Кларисса затаила дыхание. Наверху послышалось громыханье, затем последовал глухой удар, словно упало что-то тяжелое. В следующее мгновение Кларисса услышала леденящий душу вопль, визг — так кричит животное на бойне. Женщина метнула на Бернардо полный ужаса взгляд. Тот, перекрестившись, пробормотал молитву. Оттолкнув его, Кларисса бросилась наверх, в спальню.

Отодвинув засов и войдя в комнату, она услышала негромкий хрип. Чтобы разобрать, что происходит, Кларисса распахнула окошко. Спальню заполнил призрачный свет нарождавшегося дня.

Заметив своего друга и заступника, она вынуждена была ухватиться за косяк рамы, чтобы не упасть: побелевшее лицо, на котором четко выделялись темные, вопросительно смотревшие глаза. Глаза эти уставились на Клариссу как на привидение. На долю секунды ей показалось, что она вот-вот лишится чувств.

— О Боже мой! Нет!

Ее друг, этот сильный человек, лежал на полу скрючившись, беспомощный, словно новорожденное дитя, у которого еще не успели перерезать пуповину. Ночная рубашка потемнела от крови, в груди торчал меч, в который он судорожно вцепился руками. Чтобы выйти из охватившего ее оцепенения, княгине пришлось призвать на выручку всю свою выдержку.

— Сюда, Бернардо! Помоги мне! Скорее!

Дрожа всем телом, княгиня склонилась над лежащим, пытаясь разжать сцепленные на рукояти пальцы. Раненый не спускал с женщины остекленевшего взора, следя за каждым ее движением. Уголки рта безвольно опустились. Дышит? Или нет? Руки его оставались еще теплыми, как и застывавшая на них кровь. При помощи Бернардо Кларисса все же извлекла клинок из груди. Ощущение было такое, будто меч пронзил ее саму. Затем они осторожно, как только могли, приподняли мужчину с пола и перенесли на кровать. Тот никак не реагировал, будто жизнь уже рассталась с его плотью.

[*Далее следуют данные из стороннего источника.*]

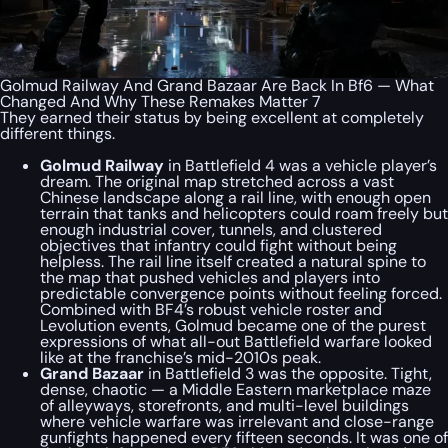
Golmud Railway And Grand Bazaar Are Back In Bf6 — What
Changed And Why These Remakes Matter 7
They earned their status by being excellent at completely
different things.
Golmud Railway
in Battlefield 4 was a vehicle player’s
dream. The original map stretched across a vast
Chinese landscape along a rail line, with enough open
terrain that tanks and helicopters could roam freely but
enough industrial cover, tunnels, and clustered
objectives that infantry could fight without being
helpless. The rail line itself created a natural spine to
the map that pushed vehicles and players into
predictable convergence points without feeling forced.
Combined with BF4’s robust vehicle roster and
Levolution events, Golmud became one of the purest
expressions of what all-out Battlefield warfare looked
like at the franchise’s mid-2010s peak.
Grand Bazaar
in Battlefield 3 was the opposite. Tight,
dense, chaotic — a Middle Eastern marketplace maze
of alleyways, storefronts, and multi-level buildings
where vehicle warfare was irrelevant and close-range
gunfights happened every fifteen seconds. It was one of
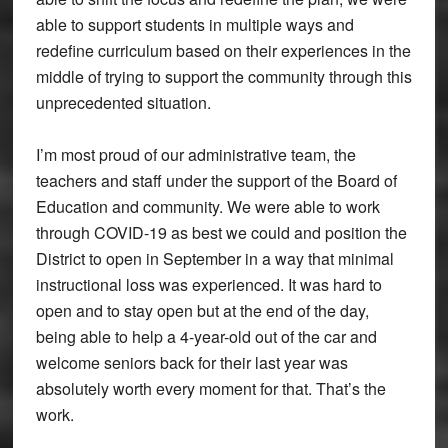
able to support students in multiple ways and
redefine curriculum based on their experiences in the
middle of trying to support the community through this
unprecedented situation.
I’m most proud of our administrative team, the
teachers and staff under the support of the Board of
Education and community. We were able to work
through COVID-19 as best we could and position the
District to open in September in a way that minimal
instructional loss was experienced. It was hard to
open and to stay open but at the end of the day,
being able to help a 4-year-old out of the car and
welcome seniors back for their last year was
absolutely worth every moment for that. That’s the
work.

— Беги за лекарем! — велела Кларисса Бернардо, наскоро перевязав рану на груди попавшимися под руку тряпицами. — Пусть немедленно явится сюда! И еще, — тихо добавила она, — пусть и священник придет.

Оставшись одна, Кларисса опустилась на кровать. Неужели перед ней тот, кого она знала вот уже столько лет? С бескровной маской вместо лица.

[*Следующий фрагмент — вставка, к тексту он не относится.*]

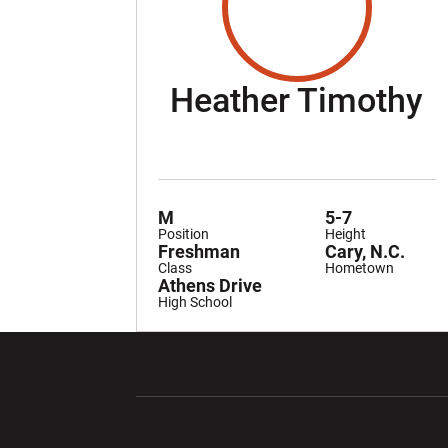
S
Heather Timothy
M
5-7
Position
Height
Freshman
Cary, N.C.
Class
Hometown
Athens Drive
High School
Opens in a new window
Opens in a ne
Opens in a new window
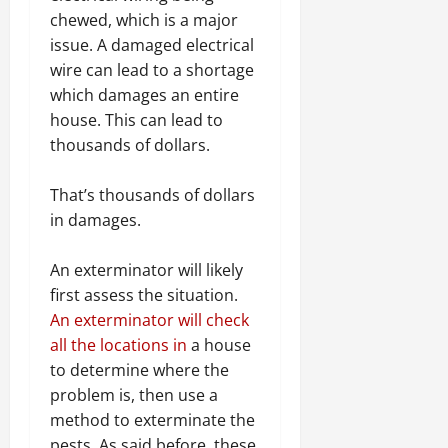
chewed, which is a major
issue. A damaged electrical
wire can lead to a shortage
which damages an entire
house. This can lead to
thousands of dollars.
That’s thousands of dollars
in damages.
An exterminator will likely
first assess the situation.
An exterminator will check
all the locations in
a house
to determine where the
problem is, then use a
method to exterminate the
pests. As said before, these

— Почему? — прошептала она.

Искаженное болью лицо мужчины заострилось, щеки впали, а запавшие глубоко-глубоко глаза уставились в пустоту. И все же каким-то непостижимым образом от него исходила умиротворенная расслабленность. Может, он уже встречен ангелами и сейчас обращается к Богу? Кларисса готова была смириться с тем, что друг ее обрел наконец вечный покой, тот, который тщетно искал на протяжении всей своей жизни. Даже складка на лбу между бровей, и та куда-то исчезла.

— Почему? — шепотом повторила она вопрос, взяв его ладонь в свою.

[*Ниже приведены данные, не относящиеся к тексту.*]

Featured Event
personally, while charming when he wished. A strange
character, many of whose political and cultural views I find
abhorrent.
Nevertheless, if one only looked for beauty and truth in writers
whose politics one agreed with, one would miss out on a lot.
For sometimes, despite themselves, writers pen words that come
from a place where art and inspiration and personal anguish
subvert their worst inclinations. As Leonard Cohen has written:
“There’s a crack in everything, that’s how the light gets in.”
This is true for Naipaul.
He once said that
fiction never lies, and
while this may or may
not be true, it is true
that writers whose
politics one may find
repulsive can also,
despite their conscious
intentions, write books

Внезапно женщина почувствовала, что раненый ответил на ее пожатие, едва заметно, но все же она ощутила его движение. Блуждавший еще секунду назад взор замер на ней. Он жив, жив, он в полном сознании! И по его лицу было видно, что он силится что-то сказать. Склонившись над раненым, Кларисса приложила ухо к его губам и расслышала вымолвленные из последних сил слова:

— Я… я был там, на площади… Я видел чудо… Это… совершенно…

Кларисса закрыла глаза. Он раскрыл тайну! И снова его губы зашевелились, он пытался сказать что-то еще.

— Такое озарение… Моя идея… Он похитил ее у меня… Как… как он мог догадаться?

Широко раскрытыми глазами Кларисса посмотрела на умирающего. Ее встретил спокойный, испытующий взгляд, стремившийся заглянуть ей прямо в душу. Знал ли он ответ на свой вопрос?

Вдруг выражение его лица мгновенно стало другим — губы скривились в едва заметной улыбке, а темные глаза засветились удовлетворенностью: маленький, хрупкий, но все же триумф.

— Я… я все сжег… — прошептал он. — Все планы, все… он… больше ничего… у меня не похитит.

Кларисса припала губами к покрытой пятнами запекшейся крови руке, погладила мертвенно-бледное лицо, на котором, казалось, все еще блуждала отрешенная улыбка.

Она попыталась повернуть ход судьбы этого человека, присвоив себе полномочия, бывшие под силу лишь небу, а он решил пропороть себе грудь мечом. Разве кто-нибудь мог взвалить на свои плечи бремя большей вины? Такова правда, беспощадная и горькая. И, пытаясь улыбнуться в ответ, Кларисса вдруг расслышала звучавший откуда-то изнутри назойливый и недобрый вопрос, вопрос, подводивший черту под всей ее жизнью: разве шедевр, будь он даже величайшим в мире, стоит подобной жертвы?